# TASK OBJECTIVE:
The entire listing that follows must be repeated exactly, pictures excluded.

START SUPPLIED MATERIAL

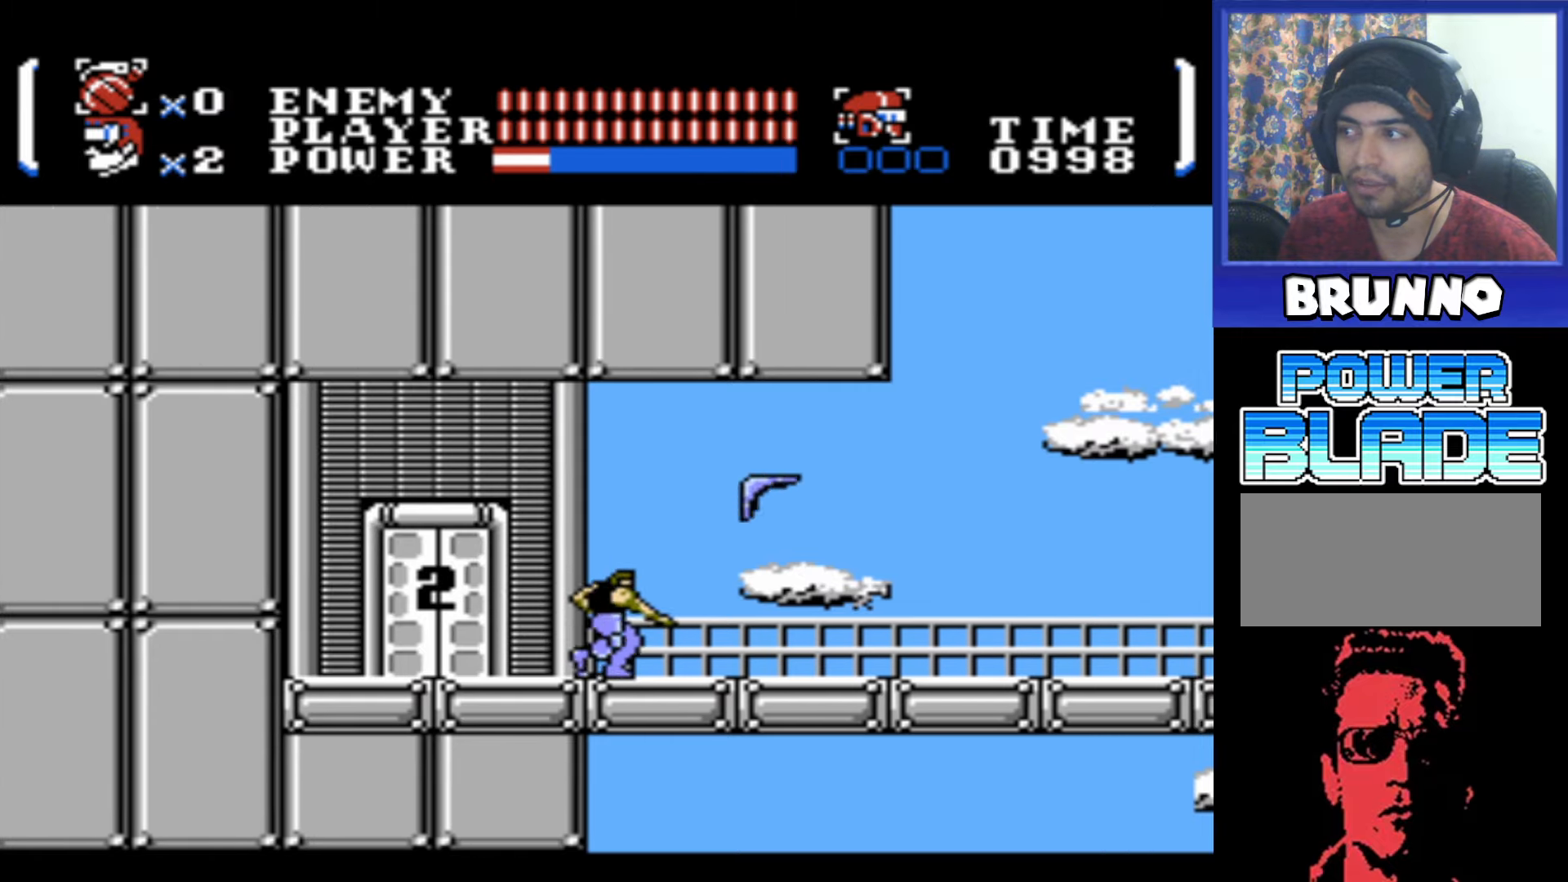
{"buttons": [], "events": [[16, "DPAD_RIGHT", "up"], [16, "DPAD_UP", "up"]]}
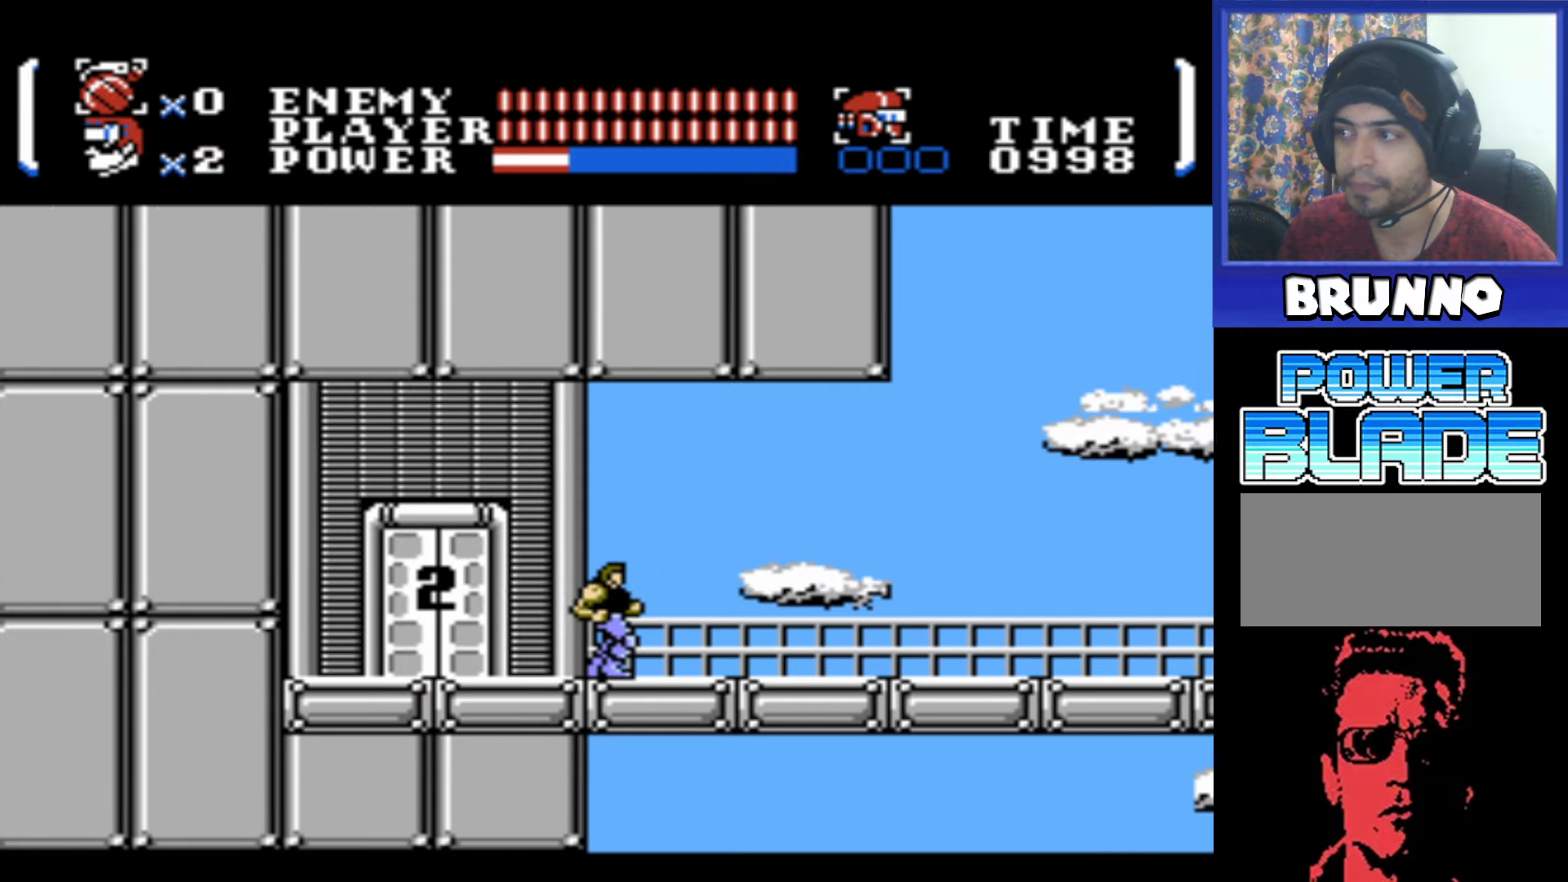
{"buttons": ["DPAD_RIGHT"], "events": [[16, "DPAD_RIGHT", "down"]]}
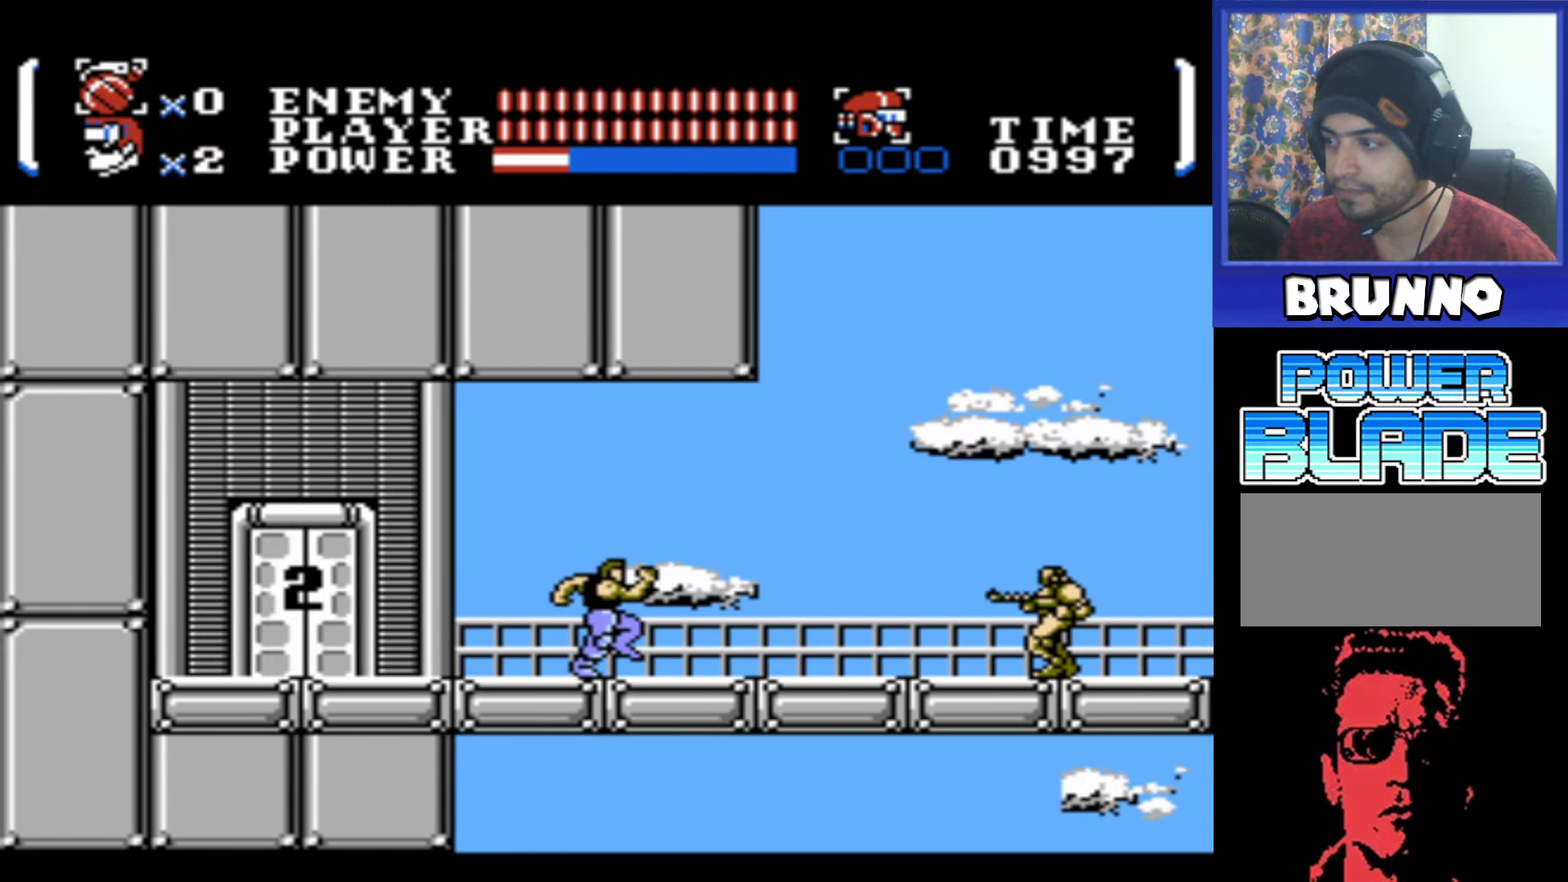
{"buttons": ["A"], "events": [[100, "B", "down"], [100, "DPAD_RIGHT", "up"], [166, "B", "up"], [450, "A", "down"]]}
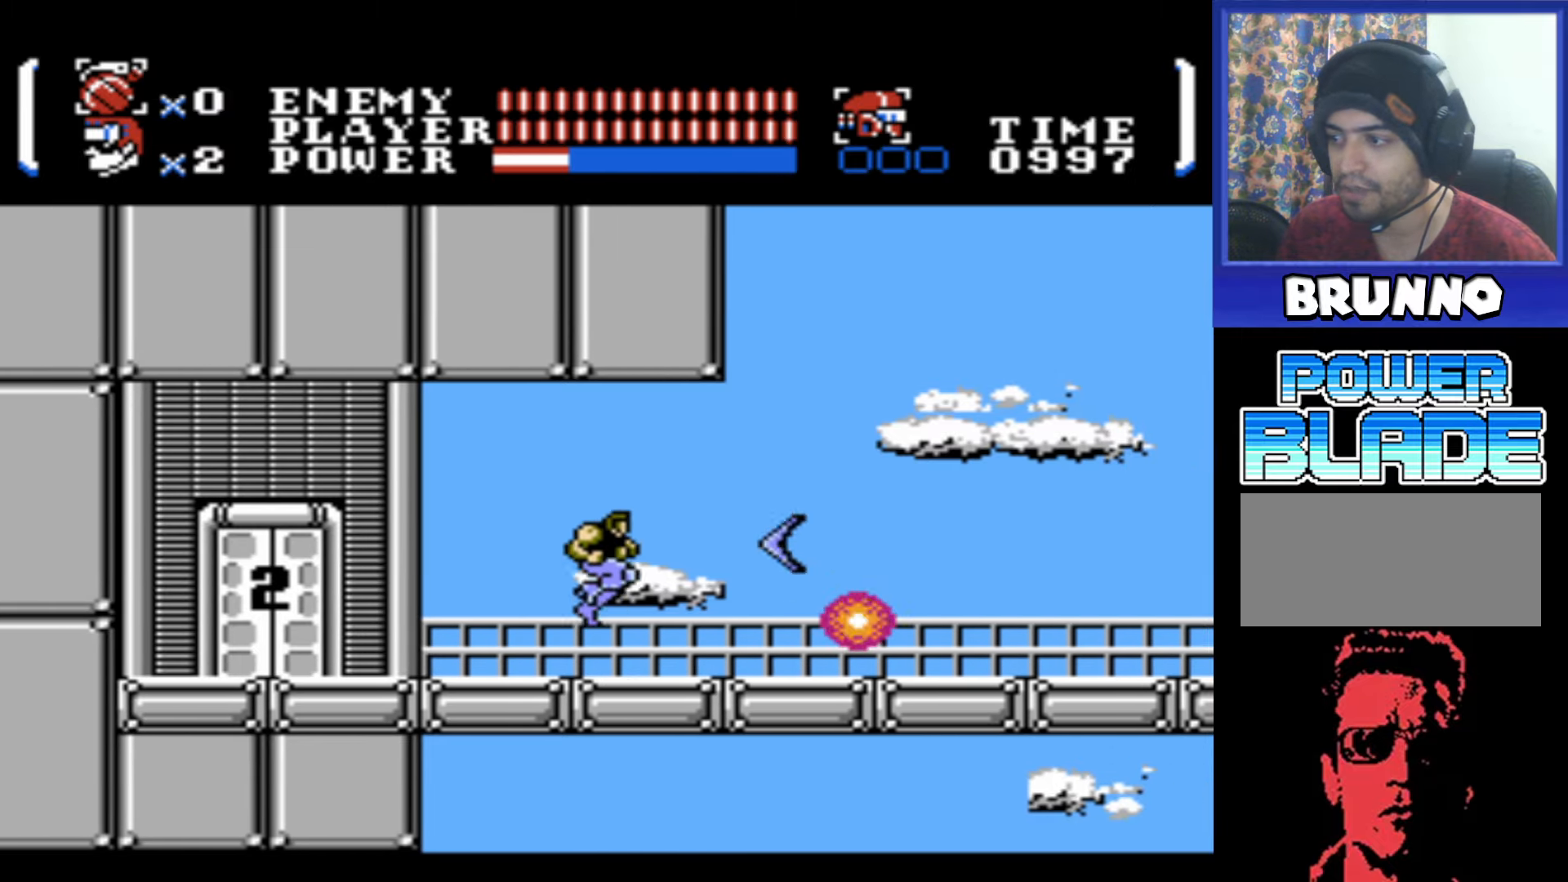
{"buttons": [], "events": [[200, "DPAD_RIGHT", "down"], [266, "DPAD_RIGHT", "up"], [283, "A", "up"]]}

END SUPPLIED MATERIAL

# ANSWER TO THE PROBLEM:
{"buttons": [], "events": [[16, "DPAD_RIGHT", "up"], [16, "DPAD_UP", "up"]]}
{"buttons": ["DPAD_RIGHT"], "events": [[16, "DPAD_RIGHT", "down"]]}
{"buttons": ["A"], "events": [[100, "B", "down"], [100, "DPAD_RIGHT", "up"], [166, "B", "up"], [450, "A", "down"]]}
{"buttons": [], "events": [[200, "DPAD_RIGHT", "down"], [266, "DPAD_RIGHT", "up"], [283, "A", "up"]]}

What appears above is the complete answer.